O SOCIALISMO É A FILOSOFIA DO FRACASSO, A CRENÇA NA IGNORÂNCIA, A PREGAÇÃO DA INVEJA. SEU DEFEITO INERENTE É A DISTRIBUIÇÃO IGUALITÁRIA DA MISÉRIA. Winston Churchill


AINDA O 5 DE OUTUBRO

 

Era costume, mais ou menos “tradicional”, aparecer na Praça do Município um magote de umas cem pessoas  para glorificar a pífia cerimónia de comemoração do “5 de Outubro”.

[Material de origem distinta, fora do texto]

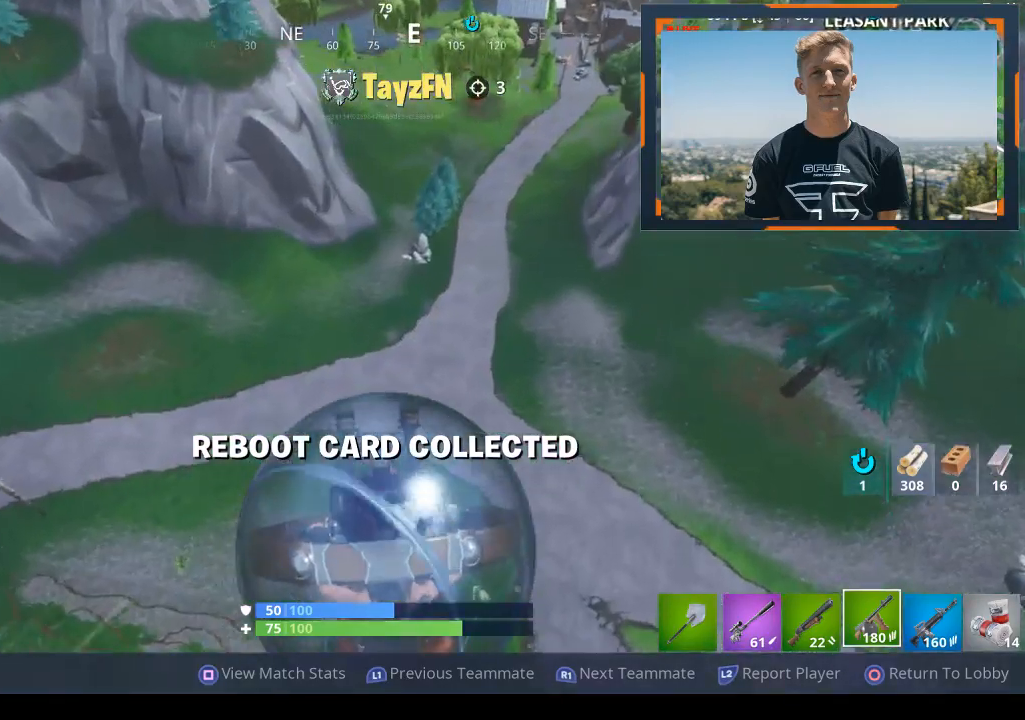
Gameplay with a controller (PlayStation layout); each line is a JSON object with the inputs held at the frame after it. "events" lists button and stick changes between this image and that frame as [ms after this image, input, new state], when the widget could be followed in between.
{"buttons": [], "left_stick": "center", "right_stick": "center", "events": [[233, "R1", "down"], [400, "R1", "up"]]}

Os jornais dedicavam ao pagode ali reunido meia dúzia de linhas, dando ao tal magote o relevo que merecia.

Este ano, a coisa foi diferente. Em vez daqules fervorosos republicanos, houve um bando de maluquinhos que se dedicou a vaiar o governo e o Presidente, da República e da triste cerimónia. Seriam, segundo um jornal, umas vinte pessoas. Segundo outro, mais generoso, chegavam ao formidável número de trinta. Em média aritmética, umas vinte e cinco.

O bando dedicou-se a grandolar, abafando o hino da República com extremosa falta de respeito. Uma ou outra menina disse as patacoadas da costumeira disquete, e pronto. A polícia “identificou” um artista que parecia querer atacar um carro da republicana fidalguia.. e pronto.

Desta vez, porém, a coisa mereceu as devidas parangonas. Jornais, televisões & Cª dedicaram a esta “manifestação popular” quilos de papel e montes de megahertzes de espectro sideral. Assim se comemora, não o tal 5 de Outubro, mas a gritaria de… 25 pessoas!


Se esta atitude informativa não fosse o que é habitual, dir-se-ia estranha e estúpida. Mas como é “do que a casa gasta”, assinale-se como demonstração da “ética” republicana aplicada à “informação”.

 

7.10.13

 

António Borges de Carvalho     



Uma resposta a “AINDA O 5 DE OUTUBRO”

  1. Qualquer data é boa para expressar revolta contra este regime podre e corrupto, a que alguns brincalhões chamam “Democracia Representativa”. Calhou a ser no 5 Outubro, porque estavam lá câmaras para filmar a coisa. O problema é a quantidade, e a substância: apenas 25 almas, ainda por cima a cantar a já insuportável “Grândola Vila Morena”, uma cançoneta parola que tresanda a revoluções pífias e calças de boca-de-sino. Cantam a treta e vão-se embora todos contentes, como se tivessem cumprido uma missão. Os chulos do regime não lhes ligam peva, tudo fica na mesma, mas os cançonetistas voltam para casa a sentir-se os Ches Guevaras lá do bairro deles. Raio de povo corno manso.